Dès sa séquence d’ouverture, le film dit beaucoup de choses. L’existence du shérif Henry Tawes est morne et sans surprises. Gregory Peck, l’œil éteint, la mine fatiguée, donne corps à un personnage lassé de son travail (qui consiste à régler des querelles de voisinage) et de son mariage avec une femme compréhensive mais avec laquelle il ne partage plus rien. Et le voilà qui rencontre la jeune Alma McCain, blonde pétillante aux airs naïfs dont le charme juvénile fait des ravages. En quelques instants, Tawes voit son existence chamboulée. Alma étant la fille d’un distillateur d’alcool de contrebande poursuivi par l’état, le shérif envoie valser toutes les conventions. Il trahit son couple et la loi qu’il est censé faire respecter, camouflant aux yeux d’un agent du gouvernement les activités de la famille McCain. Fou d’amour, prêt à tout quitter pour Alma, il ne semble pas réaliser qu’il est manipulé et sa carapace se fissure peu à peu, prête à imploser à tout moment…

Longtemps passé inaperçu, à la fois dans la carrière de Frankenheimer et de Gregory Peck (qui s’estimera relativement mécontent du résultat final, considérant que le meilleur de ce qui avait été tourné est resté dans la salle de montage), Le pays de la violence est pourtant un grand film américain, profondément ancré dans la mouvance du Nouvel Hollywood, s’identifiant clairement comme une production des années 70, à la fois par sa mise en scène plus brute qu’à l’accoutumée de la part du cinéaste mais également par ses thématiques, explorant l’envers de l’Amérique et de sa violence sous-jacente. Ainsi, le film nous montre une petite ville en décrépitude, comme coincée dans une boucle temporelle. Le père de Tawes attend depuis des années le retour de sa femme et de ses filles décédées dans un accident, sa femme lit le Reader’s Digest pour combler le vide de son existence, son adjoint est un type libineux parfaitement inquiétant, le père d’Alma distille de l’alcool pour survivre tant bien que mal comme si l’on était encore à la Prohibition et n’a aucun scrupules à pousser sa fille dans le lit des hommes pouvant arranger ses affaires. Alma elle-même, dans un mélange de candeur et de séduction, semble parfaitement au courant de ses charmes tout en jouant les naïves et les innocentes, causant la perte du shérif qui voit en elle la seule échappatoire de son existence.
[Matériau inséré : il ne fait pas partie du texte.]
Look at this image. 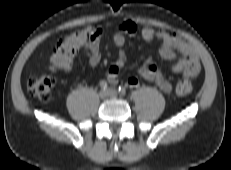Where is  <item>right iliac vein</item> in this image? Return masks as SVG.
Masks as SVG:
<instances>
[{
    "mask_svg": "<svg viewBox=\"0 0 231 170\" xmlns=\"http://www.w3.org/2000/svg\"><path fill=\"white\" fill-rule=\"evenodd\" d=\"M109 96L108 91L107 90H101L99 92V97L102 99H106Z\"/></svg>",
    "mask_w": 231,
    "mask_h": 170,
    "instance_id": "obj_1",
    "label": "right iliac vein"
}]
</instances>
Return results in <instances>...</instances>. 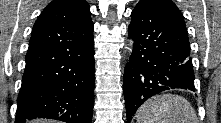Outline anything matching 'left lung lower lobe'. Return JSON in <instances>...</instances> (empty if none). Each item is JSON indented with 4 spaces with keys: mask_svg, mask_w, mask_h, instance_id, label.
<instances>
[{
    "mask_svg": "<svg viewBox=\"0 0 221 123\" xmlns=\"http://www.w3.org/2000/svg\"><path fill=\"white\" fill-rule=\"evenodd\" d=\"M128 33L134 39L123 79L129 123L140 105L153 95L175 88L194 91L195 87L185 25L139 1L131 13Z\"/></svg>",
    "mask_w": 221,
    "mask_h": 123,
    "instance_id": "obj_1",
    "label": "left lung lower lobe"
}]
</instances>
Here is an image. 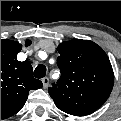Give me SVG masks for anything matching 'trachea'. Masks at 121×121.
I'll return each instance as SVG.
<instances>
[{"mask_svg":"<svg viewBox=\"0 0 121 121\" xmlns=\"http://www.w3.org/2000/svg\"><path fill=\"white\" fill-rule=\"evenodd\" d=\"M46 75V67L42 64L38 65L36 68H35V71H34V76L38 79H41L43 78L44 76Z\"/></svg>","mask_w":121,"mask_h":121,"instance_id":"3493384b","label":"trachea"}]
</instances>
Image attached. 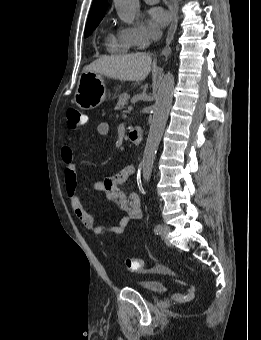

On a rarement vu Peck dans un tel rôle, cédant à ses pulsions et il faut dire que l’on a connu l’acteur plus à l’aise. S’il joue parfaitement bien l’homme lassé de sa propre vie, il est beaucoup moins convaincant dès qu’il s’agit de jouer la passion amoureuse. Tuesday Weld vient cependant équilibrer le tout avec une prestation qui fait des ravages, crevant l’écran dans une délicate partition, captant toutes les nuances de son personnage, à la fois victime et manipulatrice dans ce qui s’avère le meilleur rôle de sa carrière. Cette peinture de l’americana en perdition, comme en décomposition et ce portrait d’un homme intègre lâchant tout ce pour quoi il s’est toujours défendu simplement pour se sentir vivre à nouveau font de ce Pays de la violence un morceau immanquable pour appréhender le cinéma américain des années 70 dans sa richesse et affirme Frankenheimer comme un cinéaste décidément éclectique dont la carrière est définitivement à remettre en avant dans les cercles cinéphiles.